Arrange the lines below as a numbered list, omitting any blank lines, and leave the pictures out of your answer.

§ **Sets of images with camera poses**:
+ + +

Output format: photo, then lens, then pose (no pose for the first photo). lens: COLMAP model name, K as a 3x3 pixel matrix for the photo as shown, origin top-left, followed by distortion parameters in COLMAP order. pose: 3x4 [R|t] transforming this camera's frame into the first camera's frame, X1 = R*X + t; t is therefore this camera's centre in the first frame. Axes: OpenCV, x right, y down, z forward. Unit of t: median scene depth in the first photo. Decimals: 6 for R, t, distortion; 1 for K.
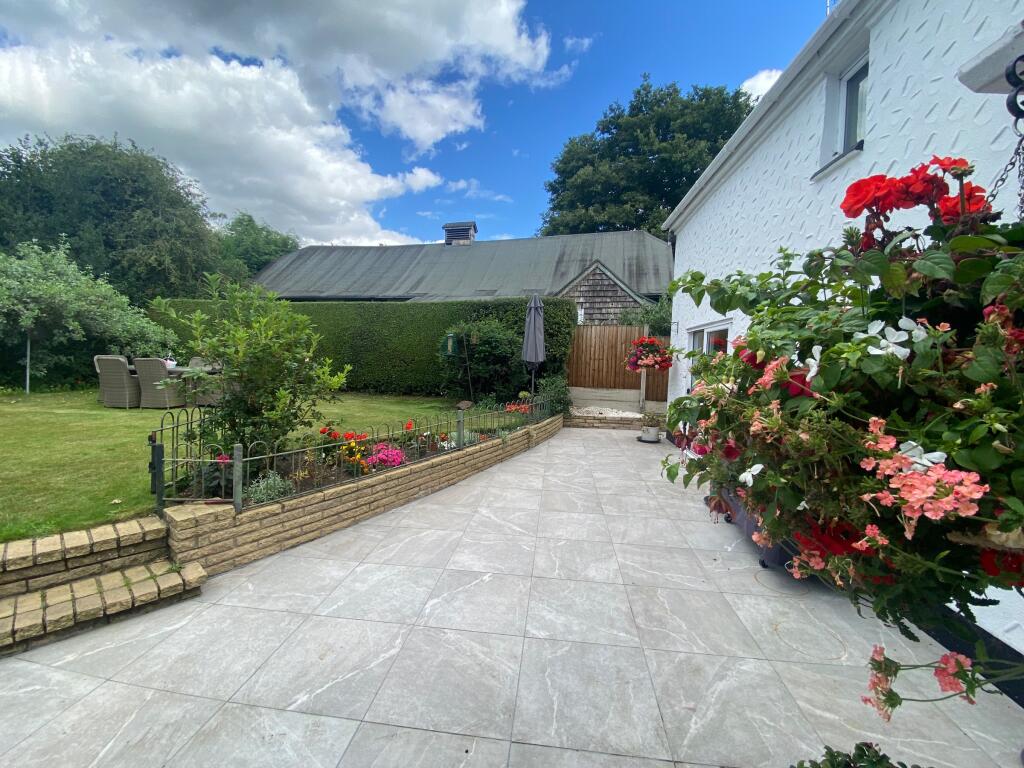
lens RADIAL K [[411.1, 0, 507.5], [0, 411.1, 383.8], [0, 0, 1]] dist [0.014814, -0.018537]
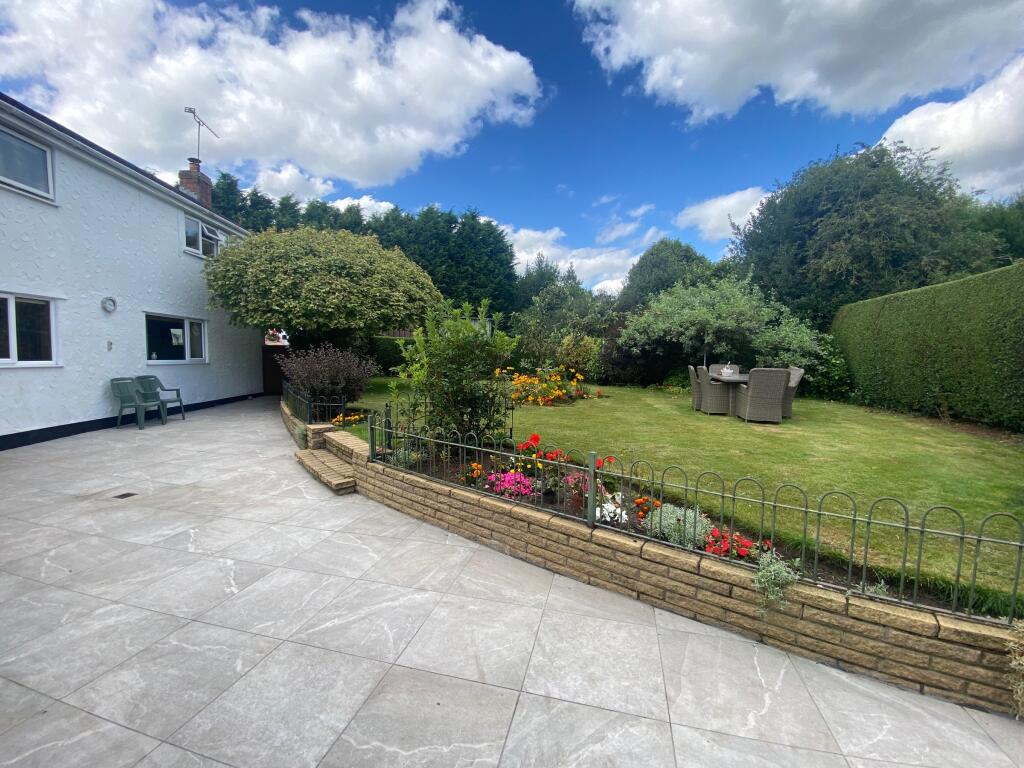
lens RADIAL K [[411.1, 0, 507.5], [0, 411.1, 383.8], [0, 0, 1]] dist [0.014814, -0.018537]
pose [[-0.122246, 0.037942, -0.991774, 0.579567], [-0.077858, 0.995823, 0.047694, -0.055735], [0.989441, 0.083047, -0.118781, 1.276353]]
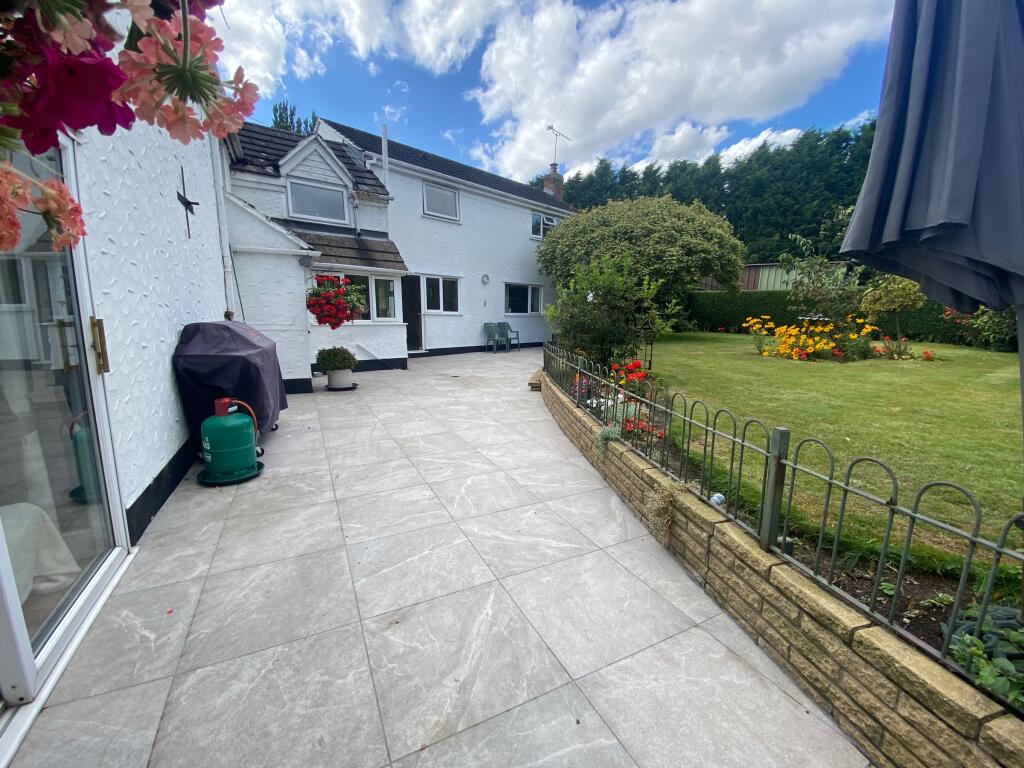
lens RADIAL K [[412.8, 0, 515.5], [0, 412.8, 386.9], [0, 0, 1]] dist [0.016022, -0.018062]
pose [[-0.821209, 0.069565, -0.566372, 0.603845], [-0.061476, 0.975979, 0.209011, -0.051118], [0.567307, 0.206460, -0.797206, 2.125514]]
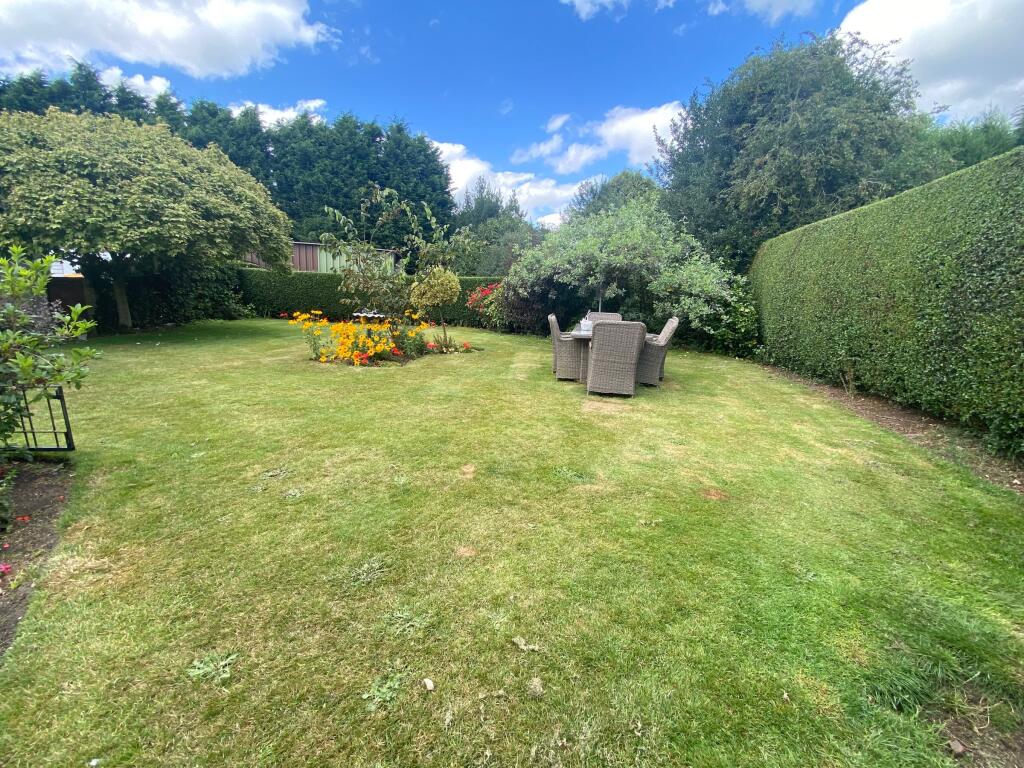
lens RADIAL K [[411.1, 0, 507.5], [0, 411.1, 383.8], [0, 0, 1]] dist [0.014814, -0.018537]
pose [[-0.047910, 0.177761, -0.982907, -0.066176], [-0.094387, 0.978828, 0.181624, -0.135838], [0.994382, 0.101475, -0.030118, 1.921910]]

+ + +

§ **RESPONSE AREA**:
1. Output format: photo, then lens, then pose (no pose for the first photo). lens: COLMAP model name, K as a 3x3 pixel matrix for the photo as shown, origin top-left, followed by distortion parameters in COLMAP order. pose: 3x4 [R|t] transforming this camera's frame into the first camera's frame, X1 = R*X + t; t is therefore this camera's centre in the first frame. Axes: OpenCV, x right, y down, z forward. Unit of t: median scene depth in the first photo. Decimals: 6 for R, t, distortion; 1 for K.
2. lens RADIAL K [[411.1, 0, 507.5], [0, 411.1, 383.8], [0, 0, 1]] dist [0.014814, -0.018537]
3. lens RADIAL K [[411.1, 0, 507.5], [0, 411.1, 383.8], [0, 0, 1]] dist [0.014814, -0.018537]
4. pose [[-0.122246, 0.037942, -0.991774, 0.579567], [-0.077858, 0.995823, 0.047694, -0.055735], [0.989441, 0.083047, -0.118781, 1.276353]]
5. lens RADIAL K [[412.8, 0, 515.5], [0, 412.8, 386.9], [0, 0, 1]] dist [0.016022, -0.018062]
6. pose [[-0.821209, 0.069565, -0.566372, 0.603845], [-0.061476, 0.975979, 0.209011, -0.051118], [0.567307, 0.206460, -0.797206, 2.125514]]
7. lens RADIAL K [[411.1, 0, 507.5], [0, 411.1, 383.8], [0, 0, 1]] dist [0.014814, -0.018537]
8. pose [[-0.047910, 0.177761, -0.982907, -0.066176], [-0.094387, 0.978828, 0.181624, -0.135838], [0.994382, 0.101475, -0.030118, 1.921910]]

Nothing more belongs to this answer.